Voici tout ce que l’on sait sur la disparition de Maddie McCann

Près de deux décennies après la disparition de la petite Madeleine McCann, l’enquête connaît un nouvel élan. Fin mai 2023, les autorités portugaises, en collaboration avec la police allemande et britannique, ont relancé les recherches autour du barrage d’Arade, à environ 50 kilomètres de Praia da Luz, lieu de la disparition de la fillette britannique. Ce rebondissement s’ajoute à un dossier tentaculaire, marqué par des soupçons, des erreurs judiciaires et un suspect désormais au centre de l’attention : Christian Brückner.

Une soirée d’apparence ordinaire

Le 3 mai 2007, Gerry et Kate McCann, un couple de médecins britanniques, profitent de vacances en famille dans un complexe touristique à Praia da Luz, station balnéaire du sud du Portugal. Comme chaque soir depuis leur arrivée le 28 avril, ils dînent au restaurant “Tapas” situé à une centaine de mètres de leur appartement, pendant que leurs trois enfants — Madeleine, alors âgée de 3 ans, et ses deux jumeaux — dorment seuls dans la chambre.

Vers 21h05, Gerry McCann vérifie que tout va bien : les enfants dorment, mais la porte de la chambre semble avoir bougé. À 21h30, un autre ami du couple s’assure aussi que tout est calme. Pourtant, à 22h, lorsque Kate retourne à l’appartement, elle découvre la fenêtre ouverte, les volets relevés… et le lit vide de Maddie. L’enfant a disparu.

Des premières heures cruciales gâchées

La disparition est signalée immédiatement à la police portugaise. Le lendemain, les parents lancent un appel à témoins mondial. Mais les premières heures d’enquête sont chaotiques : scène de crime mal protégée, empreintes et indices probablement altérés. Très vite, les autorités locales suspectent les parents. Des traces de sang sont relevées dans l’appartement et dans leur voiture de location. Gerry et Kate McCann sont mis en examen, mais aucune preuve solide n’est trouvée. En 2008, ils sont finalement blanchis.

Des années plus tard, les autorités portugaises admettront officiellement que leur enquête initiale a été mal menée et présenteront des excuses publiques au couple.

Un mystère peuplé de fausses pistes

Au fil des années, des dizaines de suspects seront tour à tour identifiés puis innocentés. Un vacancier britannique aperçu en train de porter un enfant blond vers 21h15 le soir de la disparition — détail rapporté par un témoin — sera longtemps considéré comme suspect avant que la police ne confirme qu’il s’agissait simplement d’un père ramenant sa fille.

Même un bénévole britannique, présent sur place pour aider aux traductions entre la famille et la police, sera soupçonné brièvement avant d’être mis hors de cause. Pédophiles connus, cambrioleurs locaux, touristes au comportement étrange… la liste des pistes explorées s’étire à perte de vue. Toutes se heurtent à une impasse.

Extrait de données:

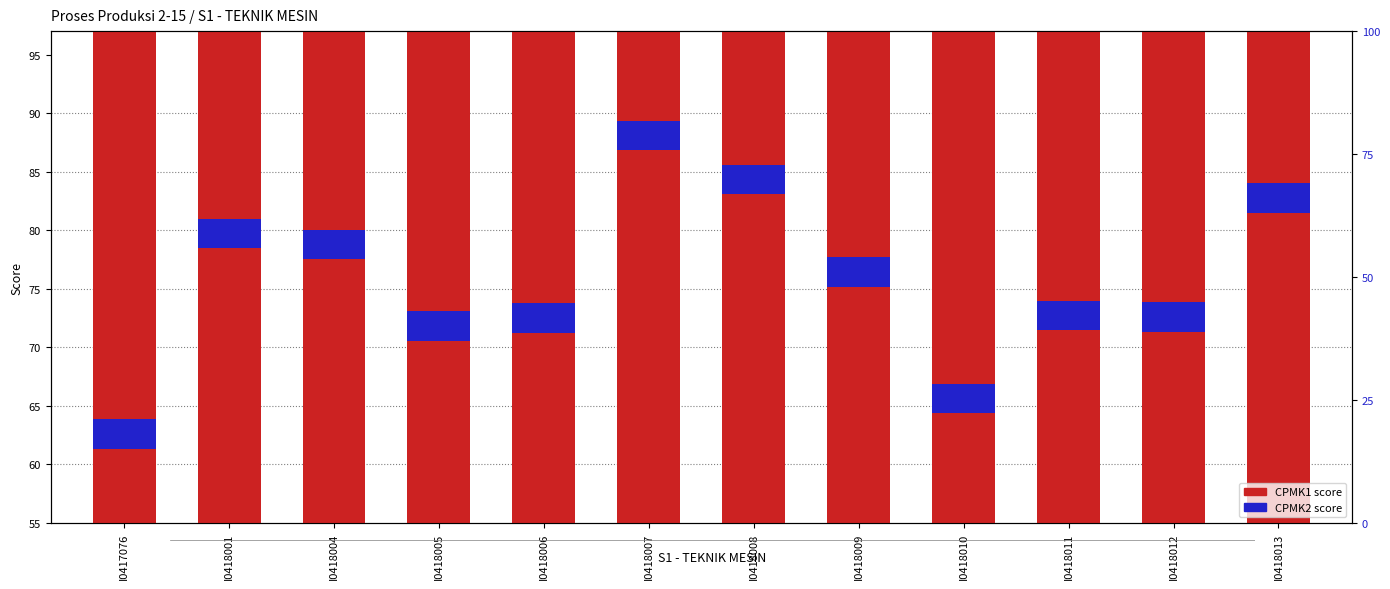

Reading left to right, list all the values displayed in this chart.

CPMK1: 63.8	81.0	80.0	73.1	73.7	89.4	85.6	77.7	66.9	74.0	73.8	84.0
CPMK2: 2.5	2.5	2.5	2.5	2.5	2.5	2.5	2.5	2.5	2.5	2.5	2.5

Consigne de travail 1:
Répondez aux questions suivantes à partir du texte sur la disparition de Maddie McCann.
(a) Depuis quelle date les McCann dînent-ils chaque soir au restaurant « Tapas » ?
(b) À quelle heure Kate McCann découvre-t-elle le lit vide de Maddie ?
(c) En quelle année les parents sont-ils blanchis ?
Consigne de travail 2:
Reprenez le texte sur la disparition de Maddie McCann et poursuivez-le à partir de sa dernière phrase.

Résultat attendu 1:
(a) Depuis le 28 avril.
(b) À 22h.
(c) En 2008.

Résultat attendu 2:
Christian Brückner : un nom qui revient sans cesse

Depuis 2020, l’attention se concentre sur un homme : Christian Brückner. Allemand, multirécidiviste, il vivait en Algarve depuis 1997 et se trouvait à Praia da Luz en mai 2007. À cette époque, un téléphone portable à son nom a “borné” près du complexe touristique des McCann. Deux ans plus tôt, il avait violé une Américaine de 72 ans dans la même ville.

Brückner a un passé judiciaire lourd : agressions sexuelles, détention d’images pédopornographiques, cambriolages. Il est actuellement incarcéré en Allemagne. Pour les enquêteurs allemands, sa culpabilité ne fait presque aucun doute : selon eux, Madeleine McCann est morte, et Brückner est responsable. En 2022, à la demande de la justice portugaise, il est mis en examen dans cette affaire.

Mais les preuves manquent. Aucun corps. Aucun aveu. Aucune preuve matérielle irréfutable. D’où les fouilles intensives récentes autour du barrage d’Arade, où l’homme se rendait fréquemment. Les enquêteurs espèrent y trouver enfin un indice décisif.

Une affaire hors norme

L’affaire Maddie dépasse de loin le cadre d’un simple fait divers. Elle incarne tout ce que la justice moderne peut rencontrer : dysfonctionnements transfrontaliers, emballement médiatique, détresse familiale, et obstacles techniques. Elle est aussi l’un des cas les plus documentés au monde : des dizaines d’heures de télévision, des milliers d’articles, des millions de personnes mobilisées.

Mais elle est surtout un exemple de combat parental inépuisable. Gerry et Kate McCann ont continué à chercher leur fille année après année, créant une fondation, menant campagne, collaborant avec les polices du monde entier. Leur espoir n’a jamais flanché.

Le poids des cold cases

Ce type d’affaire entre dans la catégorie des “cold cases” — ces enquêtes restées non résolues pendant des années, voire des décennies. En France, la création en 2022 d’un pôle national dédié aux cold cases, basé à Nanterre, a permis de relancer des dizaines de dossiers. Raphaël Nedilko, ancien enquêteur à Dijon, souligne combien la ténacité peut payer. Grâce à lui, les meurtres de Christelle Blétry et Christelle Maillery ont été élucidés après plus de 20 ans.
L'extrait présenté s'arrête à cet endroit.